In reserve are Miller and Narron. Miller has passed his crash course in catching. “He improved far beyond what I realistically had a right to expect,” Mauch said. And what was that? “I was hoping he’d be acceptable. But he’s beyond that. He’s good .”

Infield--Joyner began the spring amid comparisons to Wes Parker and Mickey Vernon. By April, the names being used were Richie Allen and George Brett. His stock in the Angels’ camp has risen daily and the overwhelming opinion is that the kid is the real thing. Tonight, we will begin to find out.

The rest of the infield is status quo--Grich, DeCinces and Schofield. Schofield fought off the challenge of Gus Polidor at shortstop by batting over .350 in the spring. If he hits 100 points less during the season, the Angels will still be happy.

Early candidate for Comeback Player of the Year is Rick Burleson. Two torn rotator cuffs and four years later, Burleson is back in action, throwing with confidence and hitting with surprising consistency. His spring average was .368. Said Mauch: “The only thing I can parallel it with is after World War II, when players were gone three or four years and came back to play very well. But a lot of those weren’t 36 years old when they came back.”

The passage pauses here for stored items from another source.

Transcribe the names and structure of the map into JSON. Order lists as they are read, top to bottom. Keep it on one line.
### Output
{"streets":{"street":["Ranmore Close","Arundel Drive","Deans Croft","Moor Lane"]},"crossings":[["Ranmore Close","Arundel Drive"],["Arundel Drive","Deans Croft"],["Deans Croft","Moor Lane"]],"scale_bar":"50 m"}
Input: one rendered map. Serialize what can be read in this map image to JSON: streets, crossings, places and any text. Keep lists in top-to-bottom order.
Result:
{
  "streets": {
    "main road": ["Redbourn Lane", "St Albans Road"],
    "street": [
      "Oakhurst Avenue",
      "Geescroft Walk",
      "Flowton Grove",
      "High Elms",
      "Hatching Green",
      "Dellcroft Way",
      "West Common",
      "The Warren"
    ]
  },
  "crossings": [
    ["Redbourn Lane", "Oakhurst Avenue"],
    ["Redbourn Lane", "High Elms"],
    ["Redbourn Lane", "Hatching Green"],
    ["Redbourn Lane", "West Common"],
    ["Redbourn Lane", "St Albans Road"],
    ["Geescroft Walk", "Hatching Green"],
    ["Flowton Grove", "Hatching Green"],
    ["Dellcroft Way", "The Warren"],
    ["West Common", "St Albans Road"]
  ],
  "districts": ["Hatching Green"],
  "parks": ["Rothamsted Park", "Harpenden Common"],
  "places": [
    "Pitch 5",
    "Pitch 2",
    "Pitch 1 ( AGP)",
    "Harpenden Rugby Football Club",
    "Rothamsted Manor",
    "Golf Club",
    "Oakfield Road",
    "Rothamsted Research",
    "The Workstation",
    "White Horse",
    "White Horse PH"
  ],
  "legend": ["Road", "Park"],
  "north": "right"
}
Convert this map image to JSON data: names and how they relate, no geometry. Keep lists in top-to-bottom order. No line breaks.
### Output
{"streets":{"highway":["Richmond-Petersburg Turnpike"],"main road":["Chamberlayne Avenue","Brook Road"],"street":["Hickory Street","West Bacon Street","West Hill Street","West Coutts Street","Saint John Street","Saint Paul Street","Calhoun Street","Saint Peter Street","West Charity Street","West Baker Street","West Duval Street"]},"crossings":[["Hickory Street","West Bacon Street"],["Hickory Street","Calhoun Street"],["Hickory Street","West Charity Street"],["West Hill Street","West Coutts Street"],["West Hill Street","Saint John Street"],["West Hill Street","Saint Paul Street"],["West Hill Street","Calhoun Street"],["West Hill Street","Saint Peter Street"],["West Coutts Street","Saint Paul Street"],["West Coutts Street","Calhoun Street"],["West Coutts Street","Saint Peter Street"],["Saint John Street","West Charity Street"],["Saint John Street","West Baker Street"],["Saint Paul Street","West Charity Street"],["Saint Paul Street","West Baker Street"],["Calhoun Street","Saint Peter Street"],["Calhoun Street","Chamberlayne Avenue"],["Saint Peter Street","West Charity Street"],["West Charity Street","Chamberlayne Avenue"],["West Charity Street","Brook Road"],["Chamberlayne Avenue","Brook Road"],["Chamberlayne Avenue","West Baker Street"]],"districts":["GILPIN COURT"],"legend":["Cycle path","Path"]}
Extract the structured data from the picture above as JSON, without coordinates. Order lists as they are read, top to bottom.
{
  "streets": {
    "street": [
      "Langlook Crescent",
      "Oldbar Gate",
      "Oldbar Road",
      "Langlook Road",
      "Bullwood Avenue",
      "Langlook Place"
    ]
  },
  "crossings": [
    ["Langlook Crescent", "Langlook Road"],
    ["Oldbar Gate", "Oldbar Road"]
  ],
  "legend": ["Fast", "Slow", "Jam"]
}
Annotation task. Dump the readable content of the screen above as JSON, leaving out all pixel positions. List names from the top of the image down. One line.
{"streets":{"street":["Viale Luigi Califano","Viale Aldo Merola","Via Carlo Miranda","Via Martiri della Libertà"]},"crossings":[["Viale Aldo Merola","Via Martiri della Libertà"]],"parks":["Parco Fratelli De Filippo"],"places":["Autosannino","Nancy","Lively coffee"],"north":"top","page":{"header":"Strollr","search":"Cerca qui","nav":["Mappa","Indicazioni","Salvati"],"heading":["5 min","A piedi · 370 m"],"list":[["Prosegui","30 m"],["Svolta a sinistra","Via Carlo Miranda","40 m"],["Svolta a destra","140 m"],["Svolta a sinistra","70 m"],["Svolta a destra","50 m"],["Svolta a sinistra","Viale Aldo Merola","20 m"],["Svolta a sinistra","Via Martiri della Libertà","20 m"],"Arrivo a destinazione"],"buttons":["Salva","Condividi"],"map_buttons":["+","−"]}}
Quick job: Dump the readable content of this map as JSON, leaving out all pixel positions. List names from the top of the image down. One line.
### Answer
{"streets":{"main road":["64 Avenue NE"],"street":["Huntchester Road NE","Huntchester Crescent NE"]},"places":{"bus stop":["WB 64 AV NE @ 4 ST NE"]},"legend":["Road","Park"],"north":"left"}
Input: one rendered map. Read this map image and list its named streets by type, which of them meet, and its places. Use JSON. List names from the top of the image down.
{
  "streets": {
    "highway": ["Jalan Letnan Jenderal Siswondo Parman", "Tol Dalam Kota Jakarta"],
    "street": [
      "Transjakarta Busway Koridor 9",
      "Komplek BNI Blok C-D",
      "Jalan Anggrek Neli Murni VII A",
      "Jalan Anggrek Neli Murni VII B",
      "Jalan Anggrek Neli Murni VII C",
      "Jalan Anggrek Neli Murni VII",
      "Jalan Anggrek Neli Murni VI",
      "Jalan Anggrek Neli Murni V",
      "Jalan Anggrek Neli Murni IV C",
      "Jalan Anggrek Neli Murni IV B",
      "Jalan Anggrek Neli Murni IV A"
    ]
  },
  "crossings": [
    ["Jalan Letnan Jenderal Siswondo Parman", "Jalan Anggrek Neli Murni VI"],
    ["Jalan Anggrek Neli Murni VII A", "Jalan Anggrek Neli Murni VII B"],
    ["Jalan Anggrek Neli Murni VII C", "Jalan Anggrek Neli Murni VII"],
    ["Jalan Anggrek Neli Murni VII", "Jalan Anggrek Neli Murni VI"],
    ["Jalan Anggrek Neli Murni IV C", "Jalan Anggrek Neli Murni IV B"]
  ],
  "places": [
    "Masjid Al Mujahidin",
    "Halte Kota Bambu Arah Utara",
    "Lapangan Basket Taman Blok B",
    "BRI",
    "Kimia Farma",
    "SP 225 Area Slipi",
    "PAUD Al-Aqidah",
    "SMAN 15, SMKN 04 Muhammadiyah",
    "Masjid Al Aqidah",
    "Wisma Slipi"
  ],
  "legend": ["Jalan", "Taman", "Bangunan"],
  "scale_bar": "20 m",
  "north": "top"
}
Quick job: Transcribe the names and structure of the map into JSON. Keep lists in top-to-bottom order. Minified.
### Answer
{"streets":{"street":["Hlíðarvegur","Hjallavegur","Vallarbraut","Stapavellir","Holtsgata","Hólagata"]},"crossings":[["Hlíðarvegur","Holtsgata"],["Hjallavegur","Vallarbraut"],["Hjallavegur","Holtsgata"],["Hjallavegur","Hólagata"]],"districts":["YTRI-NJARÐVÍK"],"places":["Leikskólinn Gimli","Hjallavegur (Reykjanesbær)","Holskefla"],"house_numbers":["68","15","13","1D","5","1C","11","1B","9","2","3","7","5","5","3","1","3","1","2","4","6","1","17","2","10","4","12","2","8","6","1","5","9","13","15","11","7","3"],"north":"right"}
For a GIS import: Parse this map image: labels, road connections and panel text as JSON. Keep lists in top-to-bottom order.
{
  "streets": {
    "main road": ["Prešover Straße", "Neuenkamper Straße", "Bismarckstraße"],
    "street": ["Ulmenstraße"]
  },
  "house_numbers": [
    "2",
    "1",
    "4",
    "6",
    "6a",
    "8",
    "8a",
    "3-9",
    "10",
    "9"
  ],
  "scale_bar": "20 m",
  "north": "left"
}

Mauch expects to use Burleson at both second base and shortstop and Grich could see time at every base. “Bobby Grich is getting paid a lot of money and he intends to earn it,” Mauch said.”

Outfield--Downing is a notoriously slow starter, but his five home runs this spring led the Angels. Downing laid off the weights during the off-season and credits a “more relaxed mental approach” for his early success at the plate.

All Mauch knows is that he likes what he sees.

“When a guy’s going good, I leave him alone,” Mauch said. “I don’t want to get inside his head. I’ve seen a lot of guys get paralysis from analysis. I just want him to wing it.”

Then there’s Hendrick and his bat. The Angels want him to swing it. Mauch said: “He and I both would have liked to see him have more hits, but his approach at the plate is good and his defense has been outstanding.”

Hendrick will be given a month, maybe two, as a grace period. But don’t be surprised if you eventually see a platoon of Ruppert Jones and Miller in right. Or maybe even Reggie.

Pettis remains in center field with his Gold Glove and his contact problems at the plate. In 28 spring games, he struck out 24 times.

Designated Hitter--Some players use spring training to get their bodies in shape. Reggie Jackson used this one to get his ego in shape.

After some initial balking, Reggie is resigned to the fact that his biggest value to the club is at designated hitter. After saying that he was unwanted and being phased out, Reggie has apparently made peace with the Autrys.

With that out of his system, Reggie is back to take on the American League. At 40, he still appears fit and capable. He batted .300 with 3 home runs this spring and his 16 RBIs led the club.

Manager--1986 marks Mauch’s 25th anniversary as a major league manager. He would like to celebrate it with his first pennant, but the fates seem against him once again.

A master tinkerer, Mauch will squeeze all he can out of these Angels. But there is less for him to squeeze in 1986. If the age factor boxes Mauch in and the bullpen fails to solidify, the Angels could find themselves in a big squeeze come September.